By John David Smith | Go to book overview

9
LORENZO THOMAS AND THE
RECRUITMENT OF BLACKS IN
THE MISSISSIPPI VALLEY, 1863-1865

Michael T. Meier

On March 25,1863, Lorenzo Thomas, a U.S. Military Academy graduate, a long-time staff officer, and now adjutant general of the army, was ordered to the Mississippi Valley to recruit and organize regiments of blacks. Secretary of War Edwin Stanton's order gave Thomas wide latitude, a most peculiar situation given that, as some scholars argue, he “detested” the adjutant general. Certainly, Stanton did not trust him.1 Nevertheless, when Thomas arrived in the Mississippi Valley, he found that the commanders who handled the immense problems created by refugees coming behind their lines lacked direction and that their efforts differed from officer to officer. There was no system to recruit the able-bodied among the refugees for use as soldiers, nor were there plans to employ those not physically fit for military service.
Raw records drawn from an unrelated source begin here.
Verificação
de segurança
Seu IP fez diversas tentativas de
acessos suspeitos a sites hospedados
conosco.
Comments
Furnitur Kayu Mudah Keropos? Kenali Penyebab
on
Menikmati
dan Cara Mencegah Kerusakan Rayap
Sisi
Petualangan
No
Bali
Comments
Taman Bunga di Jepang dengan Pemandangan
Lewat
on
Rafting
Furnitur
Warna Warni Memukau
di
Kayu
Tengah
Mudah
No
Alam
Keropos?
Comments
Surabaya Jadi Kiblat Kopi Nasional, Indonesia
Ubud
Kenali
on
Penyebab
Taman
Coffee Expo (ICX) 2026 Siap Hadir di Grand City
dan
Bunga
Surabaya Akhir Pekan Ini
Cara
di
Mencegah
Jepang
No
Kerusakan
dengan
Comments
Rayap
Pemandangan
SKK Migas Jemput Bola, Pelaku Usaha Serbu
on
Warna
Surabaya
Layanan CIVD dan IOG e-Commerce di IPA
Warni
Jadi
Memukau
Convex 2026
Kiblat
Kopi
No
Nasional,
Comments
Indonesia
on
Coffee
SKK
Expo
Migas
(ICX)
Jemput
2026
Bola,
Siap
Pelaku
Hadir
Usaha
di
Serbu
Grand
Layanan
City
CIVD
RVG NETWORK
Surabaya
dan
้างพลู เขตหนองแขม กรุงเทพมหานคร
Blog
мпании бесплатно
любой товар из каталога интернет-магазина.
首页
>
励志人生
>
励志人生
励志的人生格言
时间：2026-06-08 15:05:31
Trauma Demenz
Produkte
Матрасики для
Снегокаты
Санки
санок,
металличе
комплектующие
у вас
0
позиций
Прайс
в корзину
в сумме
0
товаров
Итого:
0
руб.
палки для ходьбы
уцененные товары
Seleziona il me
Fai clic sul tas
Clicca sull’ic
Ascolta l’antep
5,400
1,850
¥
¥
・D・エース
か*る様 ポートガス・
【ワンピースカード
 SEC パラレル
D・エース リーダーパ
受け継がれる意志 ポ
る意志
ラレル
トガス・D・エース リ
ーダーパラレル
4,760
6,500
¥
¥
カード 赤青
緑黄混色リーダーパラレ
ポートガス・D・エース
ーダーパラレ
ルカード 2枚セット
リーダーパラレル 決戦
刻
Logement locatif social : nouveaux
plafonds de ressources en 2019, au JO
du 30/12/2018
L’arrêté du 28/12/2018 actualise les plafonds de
If Thomas had thoughts about dealing with such a chaotic situation, he had not expressed them. On the other hand, he had the power of the secretary of war to experiment with solutions. The adjutant general's views on the role of blacks in the army had not been tested, and his thoughts on slavery or emancipation seemed murky, if he had any at all. Indeed, until the army ordered him to act, he seems not to have given such weighty problems much thought.2 The tinderbox issue of using blacks in combat eluded Thomas, and racial equality was to him an unfamiliar concept. To effect quick solutions to the troubles he found in the Mississippi Valley, he used the method he understood best—he issued orders. By doing so, he brought uniformity to the size of the new black regiments, involved many commands in their recruitment, and eased the path of their acceptance into a skeptical U.S. Army.